• [WHAT YOU NEED TO DO] Using the data below, set down every line from the one containing "exposure_s: 1/219" through the one containing "focal_mm: 1.57", inclusive and unchanged. Pictures are to be skipped.

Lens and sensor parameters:
<<<<
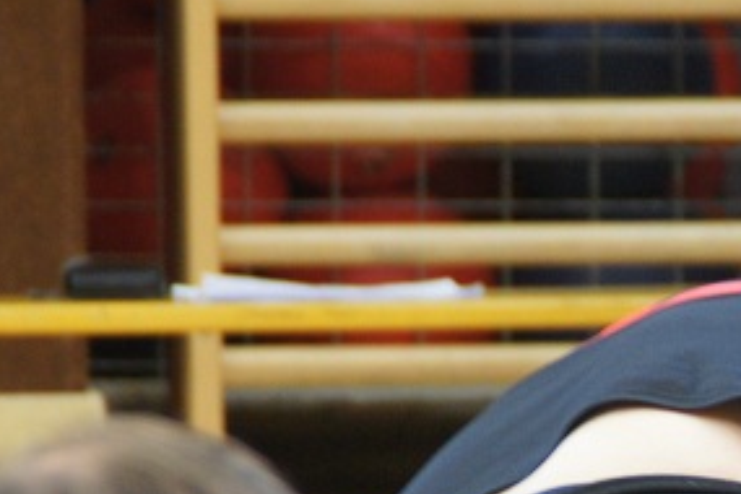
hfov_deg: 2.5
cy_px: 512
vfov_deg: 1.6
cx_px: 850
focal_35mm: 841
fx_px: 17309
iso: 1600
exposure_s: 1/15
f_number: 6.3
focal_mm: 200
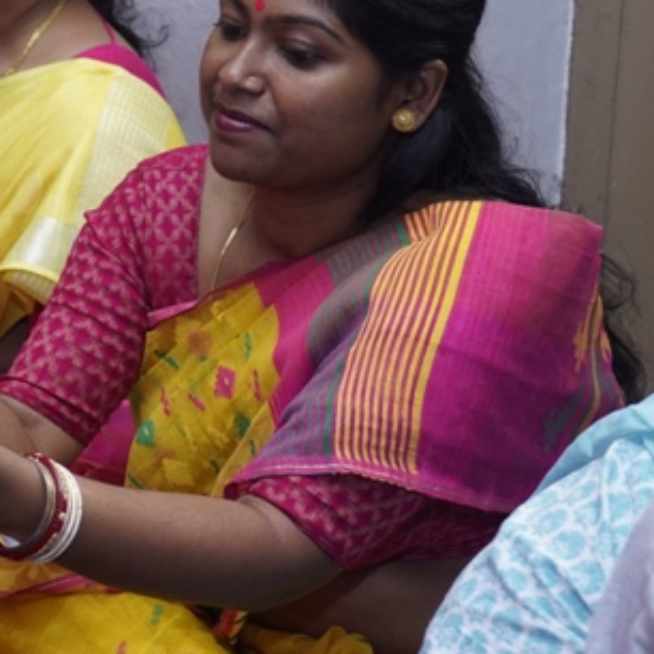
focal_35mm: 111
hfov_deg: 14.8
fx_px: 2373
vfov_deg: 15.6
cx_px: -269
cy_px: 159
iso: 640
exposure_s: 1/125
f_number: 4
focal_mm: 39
>>>>
<<<<
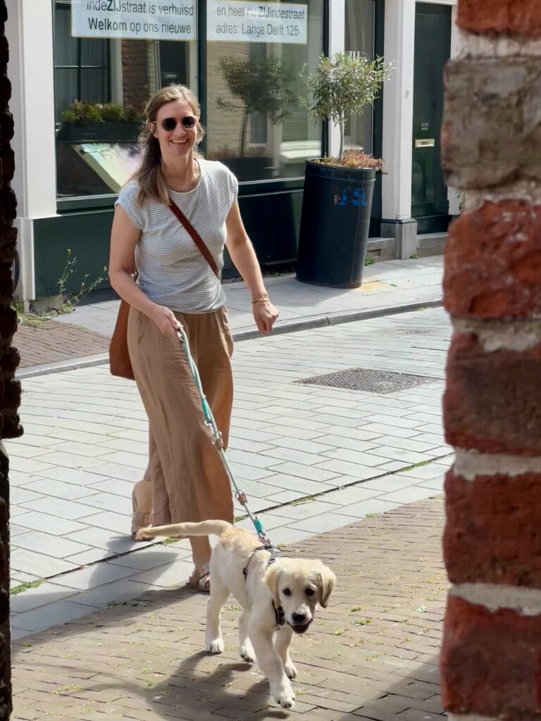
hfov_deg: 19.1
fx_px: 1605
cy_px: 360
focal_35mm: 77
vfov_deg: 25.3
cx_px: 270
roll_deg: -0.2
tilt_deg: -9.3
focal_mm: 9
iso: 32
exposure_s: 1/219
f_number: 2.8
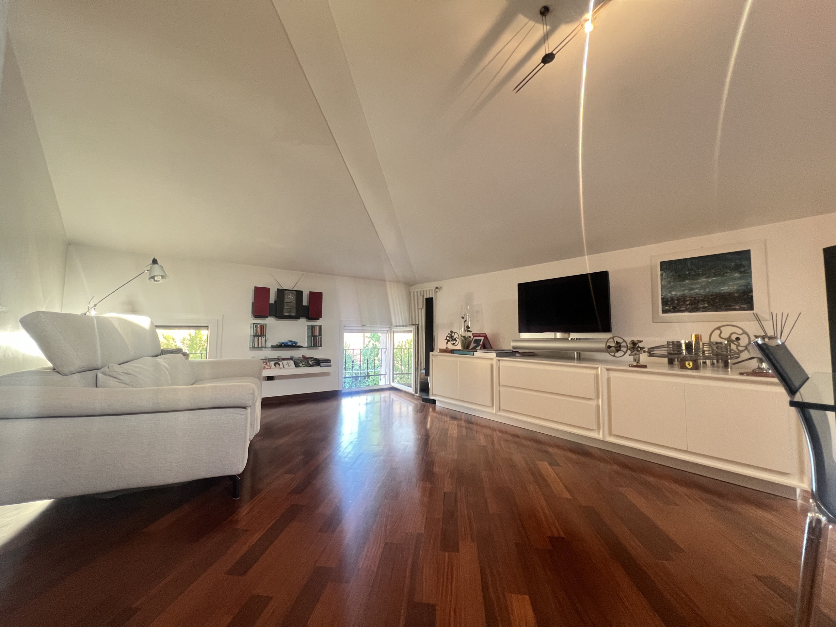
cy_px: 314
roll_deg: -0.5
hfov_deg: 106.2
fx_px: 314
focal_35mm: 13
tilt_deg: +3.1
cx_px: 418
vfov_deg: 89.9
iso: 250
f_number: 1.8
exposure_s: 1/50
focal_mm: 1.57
>>>>
• [RESPONSE AREA]
exposure_s: 1/219
f_number: 2.8
cy_px: 314
roll_deg: -0.5
hfov_deg: 106.2
fx_px: 314
focal_35mm: 13
tilt_deg: +3.1
cx_px: 418
vfov_deg: 89.9
iso: 250
f_number: 1.8
exposure_s: 1/50
focal_mm: 1.57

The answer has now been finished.